So what would a typical citizen do to save their money, but not spend it? Go buy gold and silver of course. The problem is that there are 350,000,000 average US citizens and probably about 50,000 gold stores. Each store may have 100 ounces of gold. If you thought waiting in line for the next iPhone is bad, wait for the default of the US government. Gold and Silver will not be available in the event of a US default.
Enter bitcoin to save the day! Since bitcoins are secure digital assets, you dont have to wait in line for them. You just go to coinbase.com(or any bitcoin retailer) and buy your bitcoin. Here is where hypermonetization comes in.
There are only 12,000,000 Bitcoin available right now, with a total supply of 21,000,000 in the year 2040. What happens when 12,000,001 people want to buy an entire bitcoin? It can't happen, so the buyer who is willing to pay the most wins.
Lets estimate the population of first and second world countries to be 3.5 billion people. We could also say that 2.5 billion people have access to the internet. Lets average this out to 3 billion people.
*What if* countries default on fiat currencies, which I think i have proved is more likely to happen than not, and just 10% of the worlds internet users decide to try and buy a bitcoin as a storage of value.
You then have 300,000,000 competing for 12,000,000 bitcoins. In reality, there are much less than 12,000,000 that would be for sale, but thats a conversation for another day.
Each buyer would have to be happy with .04 bitcoins. What would be the value of .04 bitcoins? The free market would decide, but I'm one to believe it would be in the tens of thousands of US dollars.
I would not be crazy to say that some day in the future one entire bitcoin could be worth 1 million dollars.
Another way to look at it. The market capitalization of bitcoin right now is about 1.2 billion. Thats 12,000,000 bitcoin with a value of $100 each.
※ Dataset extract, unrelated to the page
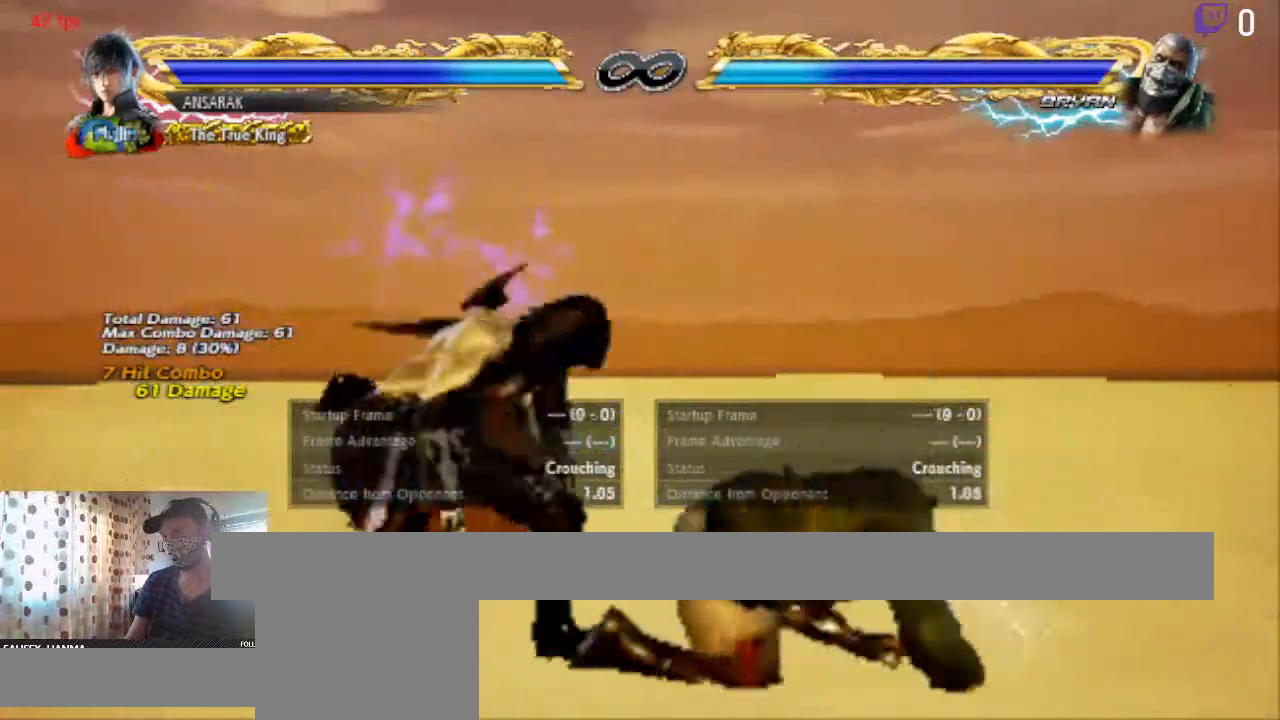
{"buttons": [], "left_stick": "center", "right_stick": "center", "events": [[367, "DPAD_DOWN", "up"], [434, "DPAD_LEFT", "up"]]}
What if Apple decides they want to diversify some of their assets, and keep them safe from government default? They take 1 billion of their 120 billion and buy bitcoin? The price would easily double, to a market cap of 2.2 billion.
If JUST APPLE spends less than one percent of their assets on bitcoin the price doubles. Bitcoin is a world wide currency available to anybody in any country. Think of the possibilities.
This is not a joke. This is bitcoin. This is free market economics.